Articolo di: Coordinamento Nazionale Enti Locali per la Pace e i Diritti Umani

A cento anni dallo scoppio della prima guerra mondiale, le Nazioni Unite hanno finalmente avviato le procedure per riconoscere la Pace quale diritto fondamentale della persona e dei popoli.
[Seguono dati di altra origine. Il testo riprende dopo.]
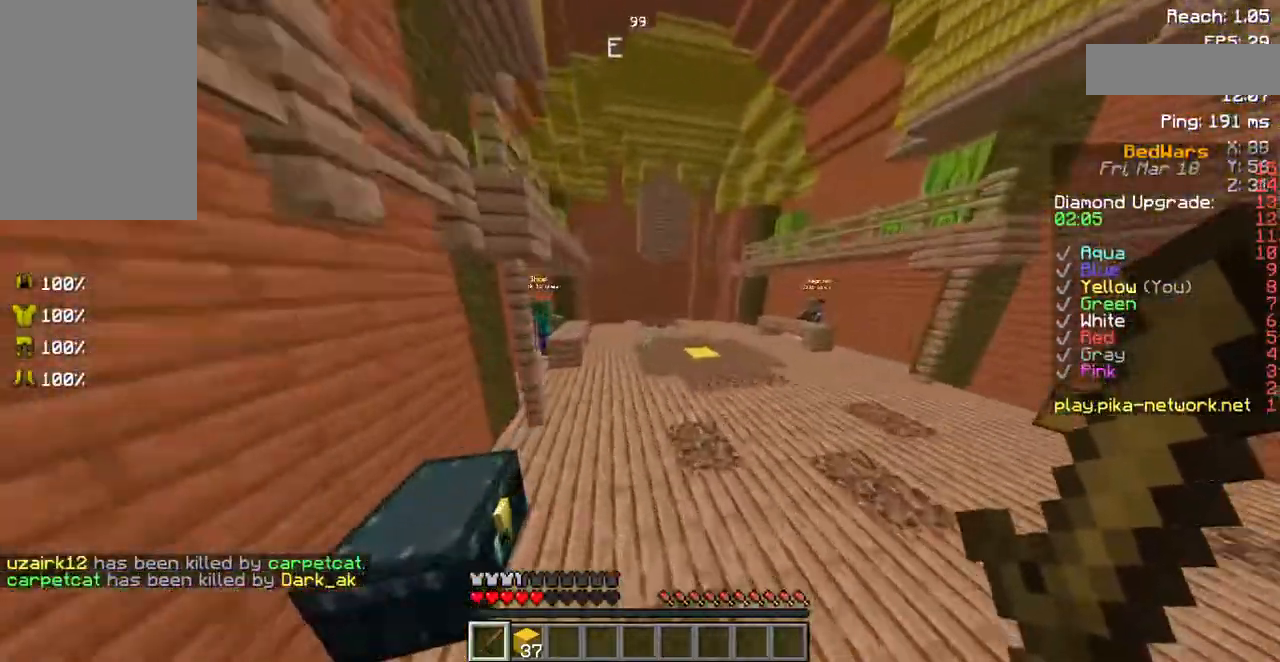
{"keys": ["space", "w"], "mouse": [], "events": []}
Si tratta di una straordinaria opportunità per impegnare gli Stati ad agire con maggiore determinazione e coerenza in favore della sicurezza umana, di un disarmo reale, della risoluzione pacifica dei conflitti in corso, del rafforzamento democratico delle istituzioni internazionali, della costruzione del sistema di sicurezza collettiva previsto dalla Carta delle Nazioni Unite fondato sul rigoroso rispetto di tutti i diritti umani per tutti.

Per sostenere questa importante iniziativa dell’ONU, una delegazione di amministratori locali, del Centro Diritti Umani dell’Università di Padova e del Comitato promotore della Marcia Perugia-Assisi si recherà a Ginevra per consegnare le prime 100 delibere approvate dagli Enti Locali italiani a favore del riconoscimento del diritto alla pace.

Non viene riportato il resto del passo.